Western Plant Health Association is a nonprofit trade organization that represents the interests of fertilizer and crop protection manufacturers, biotechnology providers, distributors and retailers in California, Arizona and Hawaii, according to President Renee Pinel. Trade members comprise more than 90 percent of all the companies marketing commercial fertilizers, soil amendments, agricultural minerals and crop protection products in these three states. The association operates two Web sites: www.healthyplants.org, and www.calfertilizer.org. The association is one of the largest agricultural trade associations on the West Coast of the United States.

WPHA members support a variety of educational and research programs to ensure that all fertilizer and crop protection products are used in an environmentally sound way. WPHA-sponsored stewardship programs include: the California Department of Food and Agriculture's Fertilizer Research and Education program; the Coalition for Urban Renewal and Stewardship (CURES); the Anhydrous Ammonia Transportation Safety Program; and several worker protection projects as well as educational training and certification programs offered via the Internet and through trade media. WPHA also conducts recruiting events to persuade students to consider careers in agriculture by offering annual student dinners at campuses throughout California.
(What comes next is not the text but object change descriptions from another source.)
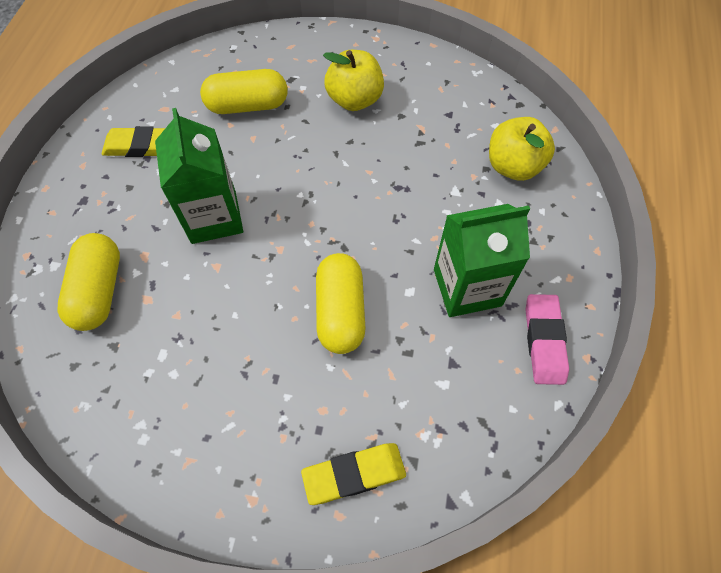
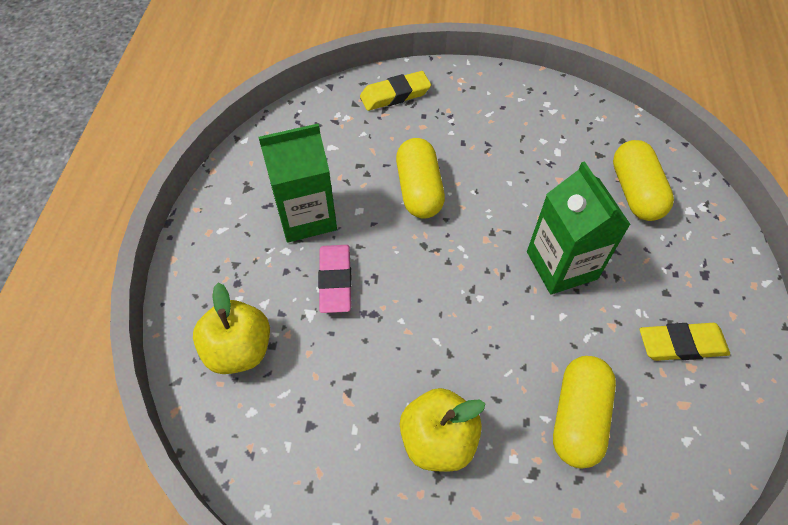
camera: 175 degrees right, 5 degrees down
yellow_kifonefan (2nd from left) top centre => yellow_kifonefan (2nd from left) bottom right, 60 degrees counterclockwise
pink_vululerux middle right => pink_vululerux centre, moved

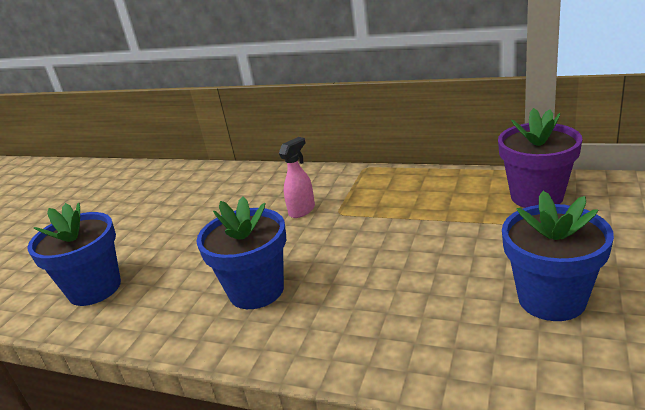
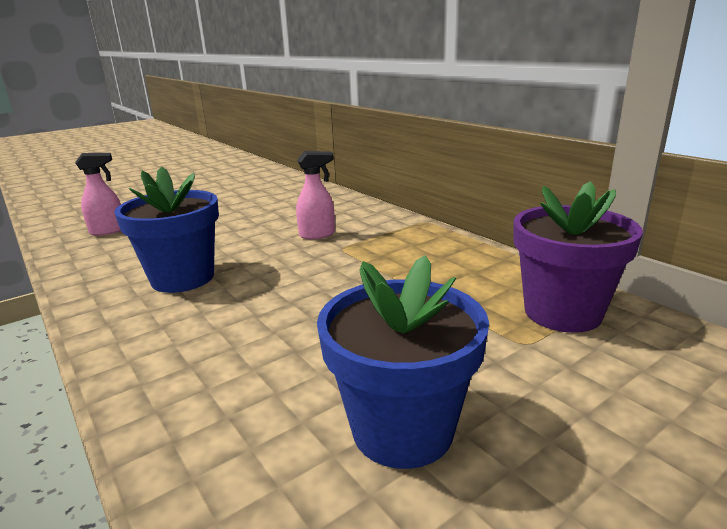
camera: 30 degrees right, 5 degrees down
blue_sigupi (1st from left) middle left => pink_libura (1st from left) middle left

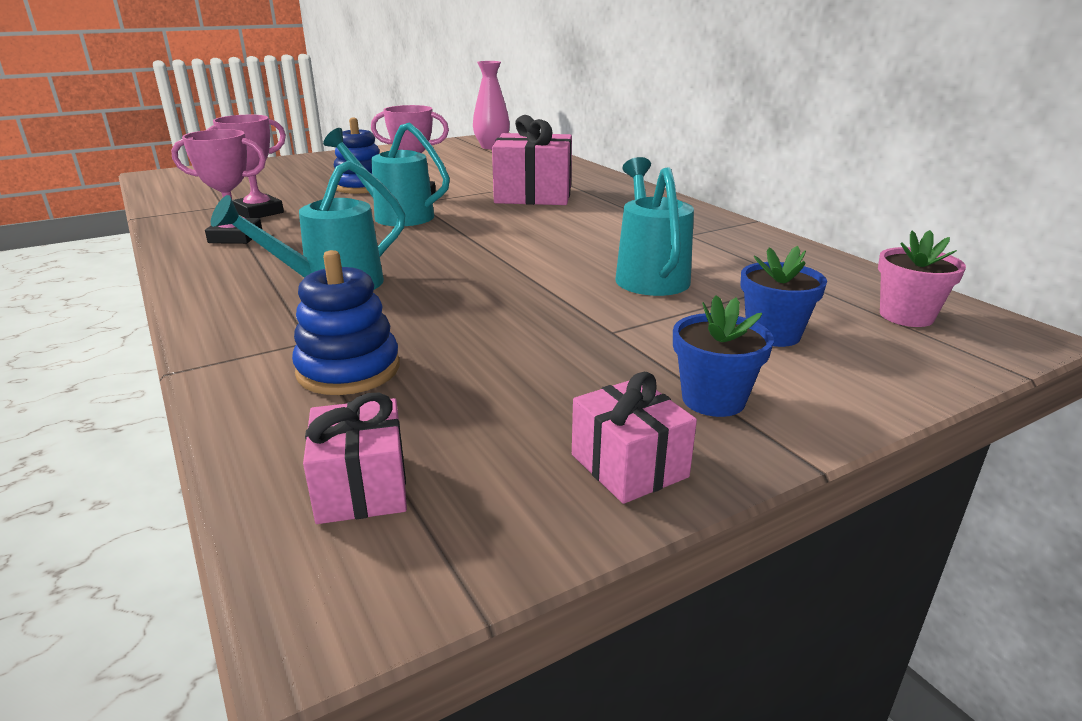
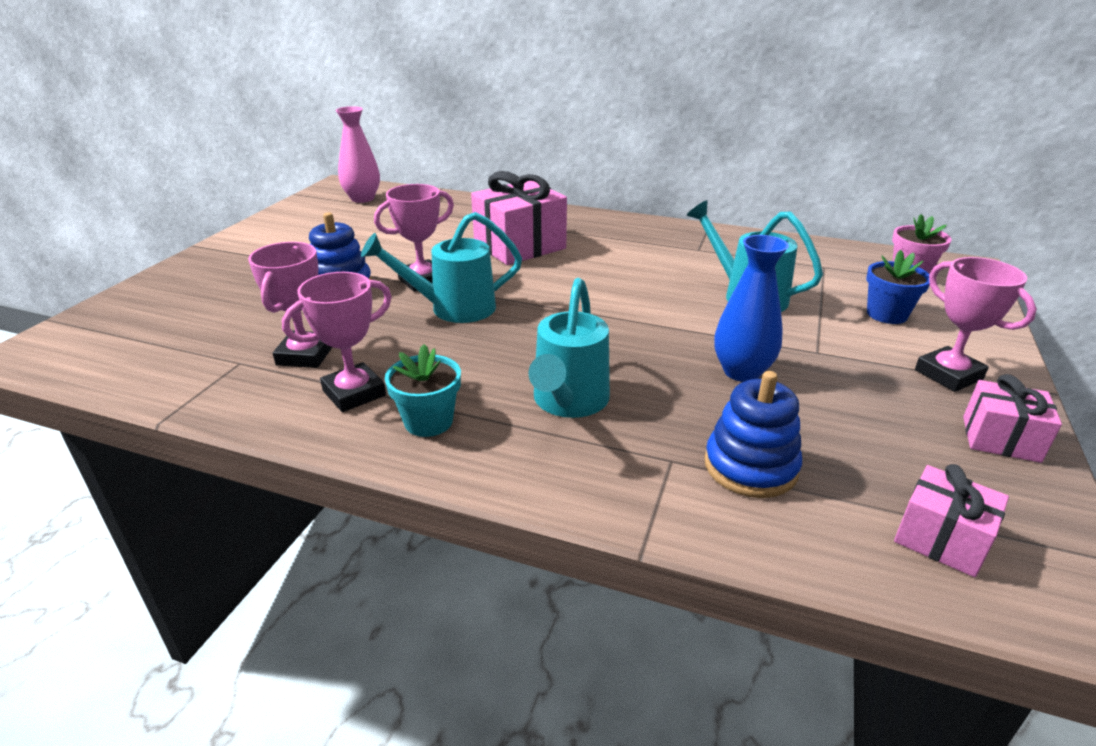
camera: 40 degrees left, 5 degrees up
blue_sigupi (1st from left) middle right => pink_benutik (4th from left) middle right
nothing => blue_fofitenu middle right
nothing => turquoise_sigupi centre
The California Fertilizer Foundation is also overseen and managed by the Western Plant Health Association. One of the Foundation's key functions is raising money to finance annual school garden grants for 24 elementary school campuses in California. The grants are $1,200 each and subsidize the creation of school gardens with the intention of teaching students to understand the value of plant nutrition and to appreciate all the work that goes into farming to keep the U.S. and the world stocked with a plentiful supply of safe and affordable food, while preventing possible harmful environmental impacts.